The Queensland Government has also allocated $1 million towards the centre, on top of an earlier commitment of $230,000 to purchase specialist turtle life support equipment for the region.
The Hinkler Regional Deal for the Hervey Bay-Bundaberg region is an Australian Government initiative, in partnership with the Fraser Coast Regional Council and the Bundaberg Regional Council that seeks to build on the area’s strengths to provide economic growth and long-term employment.
Quotes attributable to Minister for Regional Development and Local Government, Kristy McBain MP:
“We know that our regional areas are home to some of Australia’s most diverse and breathtaking natural environments, which is why it’s important that all levels of government and the community work together to preserve this.
“That’s exactly what we’re doing through the Hinkler Regional Deal, with our $250,000 investment to strengthen the innovative work of the Fraser Coast Turtle Rehabilitation and Research Centre and to improve the health of local turtle populations.
“By investing in local-led projects like this, we’re supporting long-term employment opportunities and economic growth in the Fraser Coast region.”
Quotes attributable to Assistant Minister for Regional Development, Senator the Hon Anthony Chisholm:
“The Fraser Coast Turtle Rehabilitation and Research Centre will put the region at the forefront when it comes to developing long-term solutions to the health issues facing our precious sea turtle population.
“This facility will also boost the local economy with an estimated 15 jobs set to be supported by the centre, drawing in students, researchers and tourists.
“Through projects like this one, our government is committed to honouring the commitments made under the Hinkler Regional Deal, which will benefit the wider Fraser Coast region for many years to come.”
Quotes attributable to Queensland Minister for the Environment, the Hon Leanne Linard MP:
“The Fraser Coast is one of four major sea turtle stranding ‘hotspots’ in Queensland and has, in recent years, experienced an increase in sick and injured marine turtles requiring assistance.
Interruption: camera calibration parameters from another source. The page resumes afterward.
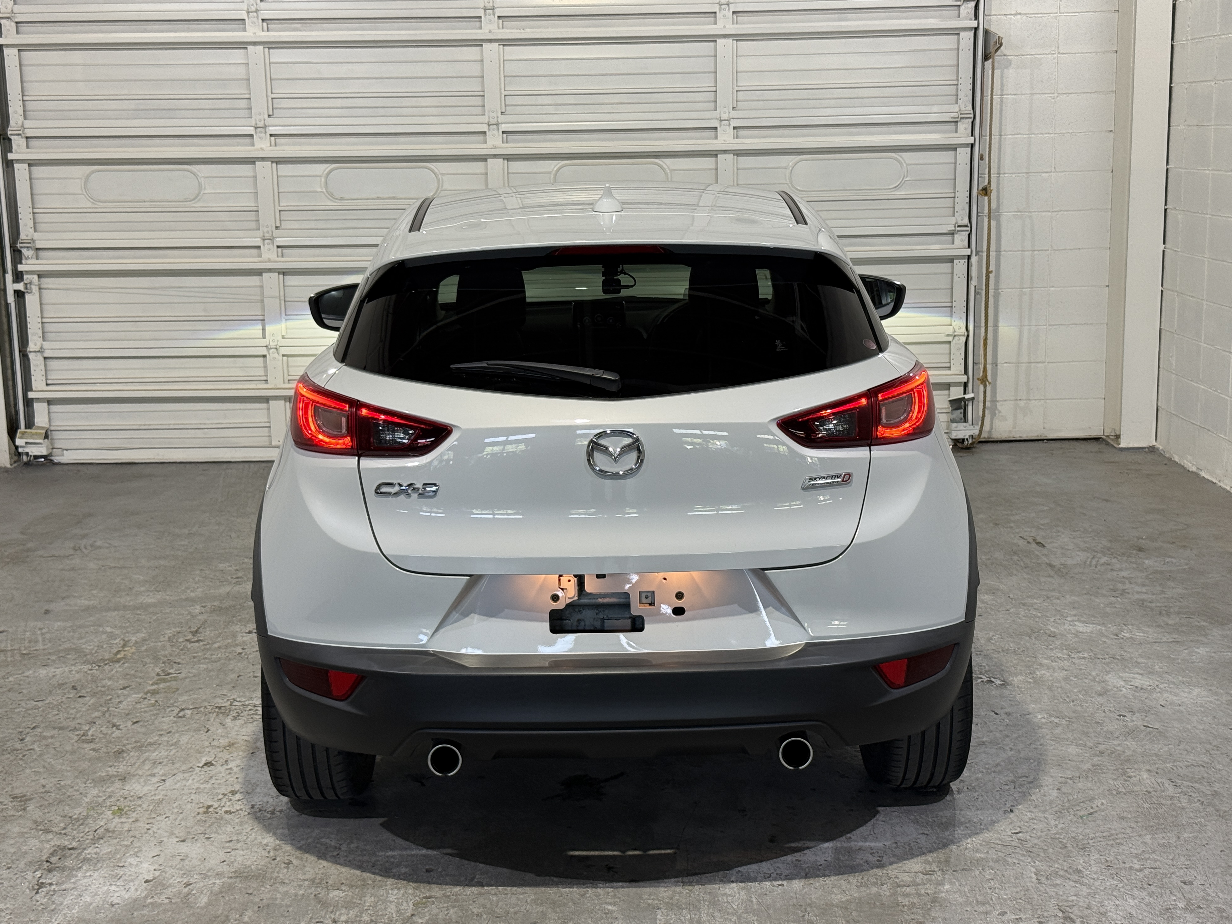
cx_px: 611
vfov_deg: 29.7
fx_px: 1744
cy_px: 465
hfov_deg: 38.9
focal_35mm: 49
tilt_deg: -10.4
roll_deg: +0.8
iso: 80
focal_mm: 6.76
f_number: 1.78
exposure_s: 1/60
“That’s why the Miles Government has committed $1.2 million towards the development of the Fraser Coast Marine Turtle Rehabilitation and Research Centre, to be led by UniSC.
“This centre will provide much-needed local turtle care and rehabilitation, as well as important turtle health research, improving the chances of survival for sick and injured turtles.
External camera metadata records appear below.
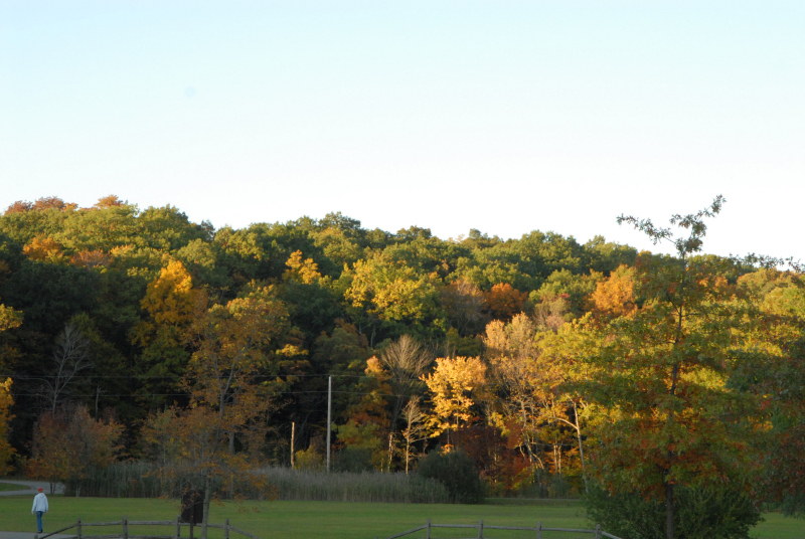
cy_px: 270
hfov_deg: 17.5
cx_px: 402
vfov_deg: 11.8
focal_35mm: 117
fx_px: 2620
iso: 800
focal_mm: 78
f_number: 9
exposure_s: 1/320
“The Miles Government welcome’s the Australian Government’s contribution to this important project which will contribution to the preservation of our majestic marine turtles.”
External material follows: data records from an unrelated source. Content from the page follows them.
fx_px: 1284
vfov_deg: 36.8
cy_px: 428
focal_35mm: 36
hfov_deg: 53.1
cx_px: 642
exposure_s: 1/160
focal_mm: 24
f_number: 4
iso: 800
Quotes attributable to Fraser Coast Mayor, Cr George Seymour:
“This facility will benefit the region’s wildlife, university students and the broader community, including Butchulla traditional owners.
“This is an excellent partnership between all three levels of government, community groups and the University of the Sunshine Coast.
“The turtles are an endangered species, so it is important that we research what has been happening to the local population that has caused the large number of fatalities and casualties.”
Quotes attributable to University of the Sunshine Coast Vice Chancellor and President, Professor Helen Bartlett:
“This funding will support the creation of a dedicated centre in Hervey Bay focused on vital research for sick, starving and dying sea turtles in the waters of the Great Sandy Strait.
“We know marine turtles in the region are in an extremely dire fight for survival, with an unprecedented number of strandings and deaths since the start of last year.
“As well as investigating the general health and threats facing the animals, UniSC marine scientists are also continuing urgent research to find the cause of a new syndrome that is making the shells of turtles soft and sponge-like, and in some instances, exposing bare bone.
“This very welcome commitment from the Australian Government highlights how all levels of government recognise and support the need for timely action to improve the plight of our marine turtles.”